Substrate studies for insulin-specific protease.

Abstract

Insulin‐specific protease, a soluble cellular enzyme from rat skeletal muscle which has been purified recently as a single enzyme, has been studied in regard to its substrate specificity, using various immunoreactive and biologically active insulin and proinsulin intermediates. The rate of degradation of pork insulin taken as 100% was compared to other insulin and proinsulin derivatives. Porcine proinsulin intermediates consisting of cleaved proinsulin, desdipeptide, desnonapeptide and destridecapeptide‐proinsulin, as well as desalanine, monoarginine and diarginine‐insulin, were degraded at 19.8, 25.6, 63.5, 73.7, 101.5, 98 and 98% of the activity of insulin, respectively. Rates of degradation of beef proinsulin, and intermediates I and II were 6, 20.8 and 5.9% of that of insulin with insulin‐specific protease, respectively.
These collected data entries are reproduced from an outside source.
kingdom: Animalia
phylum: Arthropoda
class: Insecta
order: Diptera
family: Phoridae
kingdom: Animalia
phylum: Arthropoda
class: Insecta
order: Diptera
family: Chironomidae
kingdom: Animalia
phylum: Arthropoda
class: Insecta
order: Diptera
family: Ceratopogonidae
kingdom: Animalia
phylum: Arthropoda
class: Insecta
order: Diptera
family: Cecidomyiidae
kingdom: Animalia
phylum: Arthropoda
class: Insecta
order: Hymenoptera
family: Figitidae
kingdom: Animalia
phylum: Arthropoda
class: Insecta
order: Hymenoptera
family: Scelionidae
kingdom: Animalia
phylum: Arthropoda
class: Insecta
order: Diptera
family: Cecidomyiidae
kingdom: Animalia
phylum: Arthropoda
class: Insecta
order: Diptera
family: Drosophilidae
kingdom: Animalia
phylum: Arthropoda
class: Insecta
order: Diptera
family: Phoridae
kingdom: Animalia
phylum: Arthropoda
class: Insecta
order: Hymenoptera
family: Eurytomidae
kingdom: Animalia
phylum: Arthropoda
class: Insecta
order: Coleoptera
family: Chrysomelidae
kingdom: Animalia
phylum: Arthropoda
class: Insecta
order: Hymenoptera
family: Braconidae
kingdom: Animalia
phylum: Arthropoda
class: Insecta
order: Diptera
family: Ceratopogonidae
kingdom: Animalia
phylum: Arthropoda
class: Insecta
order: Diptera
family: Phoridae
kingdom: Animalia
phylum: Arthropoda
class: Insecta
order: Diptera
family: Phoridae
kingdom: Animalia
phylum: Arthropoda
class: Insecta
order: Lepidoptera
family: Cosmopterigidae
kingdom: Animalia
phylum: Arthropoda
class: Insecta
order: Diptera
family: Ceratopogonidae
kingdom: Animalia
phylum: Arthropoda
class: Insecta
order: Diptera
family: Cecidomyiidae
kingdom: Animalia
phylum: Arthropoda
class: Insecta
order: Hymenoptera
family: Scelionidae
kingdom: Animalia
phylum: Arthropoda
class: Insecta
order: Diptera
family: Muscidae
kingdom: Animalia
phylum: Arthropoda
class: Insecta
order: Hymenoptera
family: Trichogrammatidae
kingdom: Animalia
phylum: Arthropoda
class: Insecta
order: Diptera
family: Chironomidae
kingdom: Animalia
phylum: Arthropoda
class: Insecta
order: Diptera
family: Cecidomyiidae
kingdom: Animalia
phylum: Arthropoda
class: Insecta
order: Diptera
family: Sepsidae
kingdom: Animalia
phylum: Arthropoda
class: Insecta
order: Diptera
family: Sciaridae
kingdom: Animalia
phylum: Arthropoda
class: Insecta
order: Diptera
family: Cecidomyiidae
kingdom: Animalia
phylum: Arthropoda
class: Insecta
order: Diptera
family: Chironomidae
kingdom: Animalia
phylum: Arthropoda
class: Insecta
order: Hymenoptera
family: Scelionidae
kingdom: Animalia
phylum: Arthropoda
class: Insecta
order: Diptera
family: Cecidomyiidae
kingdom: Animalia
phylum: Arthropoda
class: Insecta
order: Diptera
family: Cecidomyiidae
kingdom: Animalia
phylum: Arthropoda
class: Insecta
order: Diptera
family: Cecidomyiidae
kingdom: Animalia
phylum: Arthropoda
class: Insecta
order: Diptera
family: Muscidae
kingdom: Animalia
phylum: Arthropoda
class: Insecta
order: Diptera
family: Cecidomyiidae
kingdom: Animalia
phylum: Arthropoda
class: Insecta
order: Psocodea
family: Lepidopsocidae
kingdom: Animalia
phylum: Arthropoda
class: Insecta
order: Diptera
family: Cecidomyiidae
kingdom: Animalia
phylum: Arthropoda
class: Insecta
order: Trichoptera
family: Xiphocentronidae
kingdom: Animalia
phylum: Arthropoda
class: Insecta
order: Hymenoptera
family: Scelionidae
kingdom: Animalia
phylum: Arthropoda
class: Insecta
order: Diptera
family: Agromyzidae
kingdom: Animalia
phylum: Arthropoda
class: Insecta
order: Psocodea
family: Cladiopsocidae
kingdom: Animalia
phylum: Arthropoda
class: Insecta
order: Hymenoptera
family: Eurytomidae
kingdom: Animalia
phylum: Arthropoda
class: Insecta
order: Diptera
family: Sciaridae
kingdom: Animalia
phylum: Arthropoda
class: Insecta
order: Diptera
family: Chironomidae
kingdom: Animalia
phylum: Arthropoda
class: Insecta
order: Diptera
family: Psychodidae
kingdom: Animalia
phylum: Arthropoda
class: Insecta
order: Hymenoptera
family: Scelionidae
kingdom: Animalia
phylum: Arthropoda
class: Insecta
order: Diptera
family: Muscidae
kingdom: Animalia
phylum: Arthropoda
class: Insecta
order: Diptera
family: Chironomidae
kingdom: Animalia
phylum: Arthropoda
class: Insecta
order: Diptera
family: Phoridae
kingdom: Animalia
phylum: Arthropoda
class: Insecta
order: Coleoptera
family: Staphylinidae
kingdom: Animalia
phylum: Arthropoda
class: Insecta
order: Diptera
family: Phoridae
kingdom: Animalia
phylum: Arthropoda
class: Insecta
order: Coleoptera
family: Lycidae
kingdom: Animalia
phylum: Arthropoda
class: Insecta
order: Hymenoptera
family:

Studies of Km and V determinations of pork insulin and proinsulin and their intermediates revealed that all the substrates had similar V values (1.0 pmol/min); whereas the Km values (nM) were as follows: insulin, 22.2; desalanine‐insulin, 15.8; monoarginine‐insulin, 24.4; diarginine‐insulin, 24.4; proinsulin, 857.2; cleaved pro‐insulin, 234.2; desdipeptide‐proinsulin, 176.0; desnonapeptide‐proinsulin, 55; and destridecapep‐tideproinsulin, 44. Reduced proinsulin, labeled with iodo[14C]acetamide, did not show increased degradability by insulin‐specific protease as compared to native proinsulin. These studies suggest that one requirement for optimal substrate activity may be the deblocking of the amino end of the A chain of insulin. The blocking of the amino end, which is present in proinsulin or proinsulin intermediate, will reduce degradability of these substrates by insulin‐specific protease. The fact that the cleavage of disulfide bonds of proinsulin resulted in no further activation of proinsulin supports the above and indicates that steric hindrance may have a lesser role in the proinsulin molecule's inability to be degraded by insulin‐specific protease.